EXERCISE INPUT.

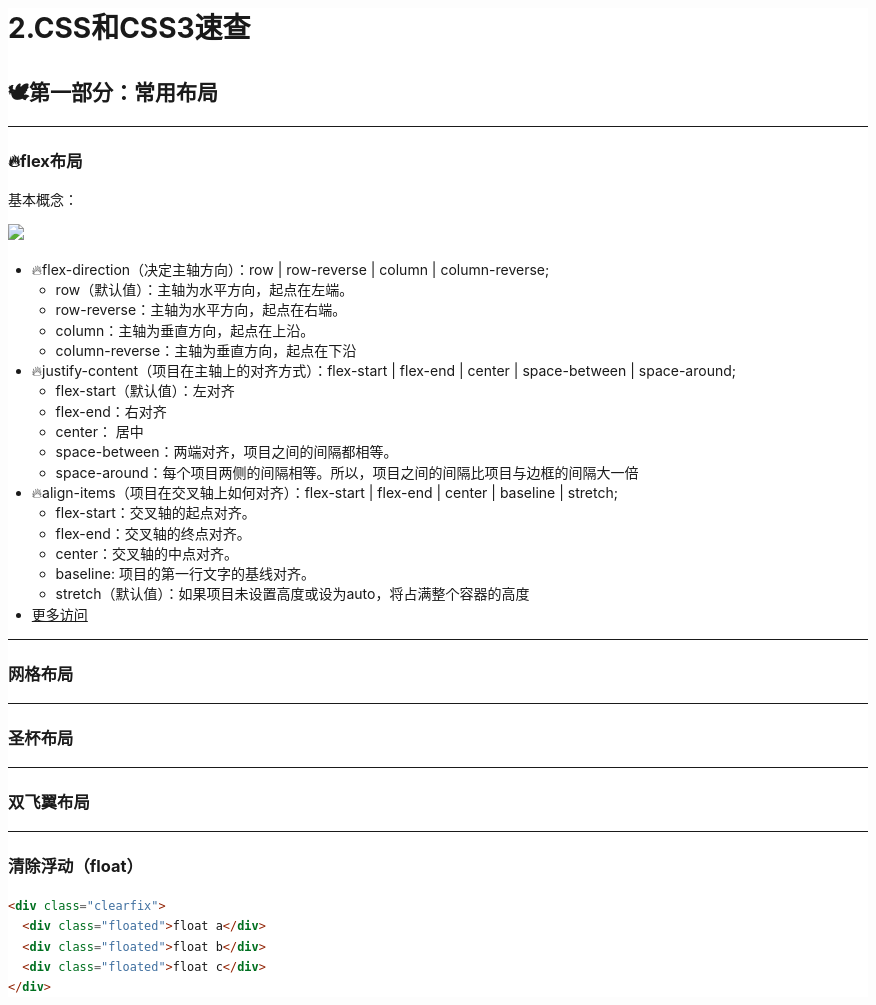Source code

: # 2.CSS和CSS3速查

## 🕊第一部分：常用布局

---

### 🔥flex布局

基本概念：

<img src="https://www.runoob.com/wp-content/uploads/2015/07/3791e575c48b3698be6a94ae1dbff79d.png" />

- 🔥flex-direction（决定主轴方向）：row | row-reverse | column | column-reverse;
  - row（默认值）：主轴为水平方向，起点在左端。
  - row-reverse：主轴为水平方向，起点在右端。
  - column：主轴为垂直方向，起点在上沿。
  - column-reverse：主轴为垂直方向，起点在下沿
- 🔥justify-content（项目在主轴上的对齐方式）：flex-start | flex-end | center | space-between | space-around;
  - flex-start（默认值）：左对齐
  - flex-end：右对齐
  - center： 居中
  - space-between：两端对齐，项目之间的间隔都相等。
  - space-around：每个项目两侧的间隔相等。所以，项目之间的间隔比项目与边框的间隔大一倍
- 🔥align-items（项目在交叉轴上如何对齐）：flex-start | flex-end | center | baseline | stretch;
  - flex-start：交叉轴的起点对齐。
  - flex-end：交叉轴的终点对齐。
  - center：交叉轴的中点对齐。
  - baseline: 项目的第一行文字的基线对齐。
  - stretch（默认值）：如果项目未设置高度或设为auto，将占满整个容器的高度
- [更多访问](https://www.runoob.com/w3cnote/flex-grammar.html)


---

### 网格布局

---

### 圣杯布局

---

### 双飞翼布局

---

### 清除浮动（float）

```html
<div class="clearfix">
  <div class="floated">float a</div>
  <div class="floated">float b</div>
  <div class="floated">float c</div>
</div>
```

WHAT YOU NEED TO DO.
Lines of the listing above that hold the string "column" should each be copied.

EXERCISE OUTPUT.
- 🔥flex-direction（决定主轴方向）：row | row-reverse | column | column-reverse;
  - column：主轴为垂直方向，起点在上沿。
  - column-reverse：主轴为垂直方向，起点在下沿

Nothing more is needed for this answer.